◆ Excerpt to read ◆

During our professional development for teachers, we have long encouraged the “turn and talk” strategy which engages students in peer collaboration as they respond to a question prompted by the teacher. However, this procedure needs to be taught, practiced, and fine-tuned.
In their book Hands Down Speak Out, authors Kassia Omohundro Wedekind and Christy Hermann Thompson offer terrific ideas on how to slow down and explicitly teach students how to listen and speak to one another. This is effectively done with visual and concrete anchor charts.
Using simple stick figures, draw scenes that depict students engaged in a conversation. Use these to teach individual procedures and habits.
- Draw one student with a speech bubble to indicate that he is talking.
- Draw the second student with oversized ears, indicating that he is the listener.
- Draw the characters flip-flopped to reveal that they switch roles.
Ways to Listen
- Draw a set of eyes to indicate that the listener is looking at the speaker.
- Draw a smiley face to indicate that the listener is interested in what the speaker is saying.
- Draw the stick figure bent at the waist to indicate that the listener is physically leaning in toward the speaker.
- Draw speech bubbles (e.g., Oh! Yes! Really?) to provide language that a listener often uses.

◆ Tasks ◆
a) In the turn-and-talk passage, what does a stick figure bent at the waist show?
b) Continue the turn-and-talk passage from where it stops.

◆ Provided records ◆
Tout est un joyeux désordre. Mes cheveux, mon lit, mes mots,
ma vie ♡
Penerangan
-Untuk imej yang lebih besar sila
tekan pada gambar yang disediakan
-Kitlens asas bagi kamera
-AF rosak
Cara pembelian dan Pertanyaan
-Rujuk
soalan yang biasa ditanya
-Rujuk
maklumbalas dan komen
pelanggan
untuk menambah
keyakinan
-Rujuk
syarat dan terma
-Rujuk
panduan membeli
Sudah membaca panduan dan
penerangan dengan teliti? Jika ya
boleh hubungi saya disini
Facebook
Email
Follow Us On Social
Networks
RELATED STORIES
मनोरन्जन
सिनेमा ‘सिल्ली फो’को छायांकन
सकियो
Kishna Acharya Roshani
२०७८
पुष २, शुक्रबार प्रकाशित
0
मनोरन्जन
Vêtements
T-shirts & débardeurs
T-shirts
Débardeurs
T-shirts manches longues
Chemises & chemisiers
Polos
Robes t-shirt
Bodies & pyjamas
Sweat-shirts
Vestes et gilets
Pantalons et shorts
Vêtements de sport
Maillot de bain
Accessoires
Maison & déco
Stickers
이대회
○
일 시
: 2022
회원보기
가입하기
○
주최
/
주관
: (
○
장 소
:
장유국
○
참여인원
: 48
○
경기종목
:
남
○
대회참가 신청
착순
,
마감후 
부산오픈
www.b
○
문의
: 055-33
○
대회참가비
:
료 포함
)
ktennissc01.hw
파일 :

◆ Answers for this exercise ◆
a) It shows that the listener is physically leaning in toward the speaker.

b)
Listen, Think, & Speak
A third mini-lesson could focus on peer-to-peer discussions and how to become a strong contributor to a discussion. For this lesson plan, the anchor chart could be drawn to show affirmations from students such as:
- Draw one stick figure (with big ears) to indicate he is listening to a second stick figure.
- Draw the big-eared stick figure with a thinking bubble above his head to indicate he is considering what his partner said.
- Draw the big-eared stick figure with a speech bubble with “I heard you say ___.” on the inside. This models for students to share their partners’ ideas back to them as a means of proving they were listening to what was said.
NOTE: Adapt these same procedures for virtual classrooms by creating digital anchor charts using the free Google Jamboard application.
Taking time to teach these granular speaking and listening skills will help to foster meaningful participation from every student during Turn & Talk experiences.